## [Exercise]
In the items below, render every line from the line with "Ihre Anfrage wird" to the line with "weitergeleitet." as a Markdown table with the columns No. and Line, numbering the rows and leaving out blank lines.

## [Data to use]
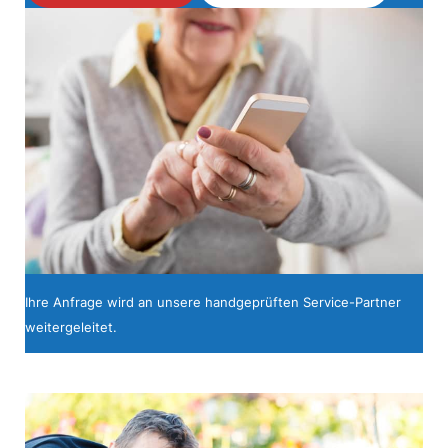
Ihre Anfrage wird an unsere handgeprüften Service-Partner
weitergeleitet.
---
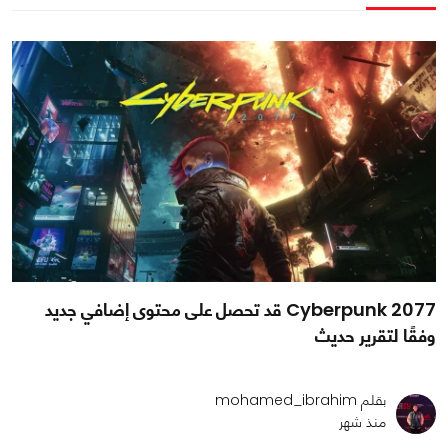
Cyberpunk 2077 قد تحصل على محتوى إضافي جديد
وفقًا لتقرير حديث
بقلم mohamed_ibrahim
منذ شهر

## [Result of the exercise]
| No. | Line |
|---|---|
| 1 | Ihre Anfrage wird an unsere handgeprüften Service-Partner |
| 2 | weitergeleitet. |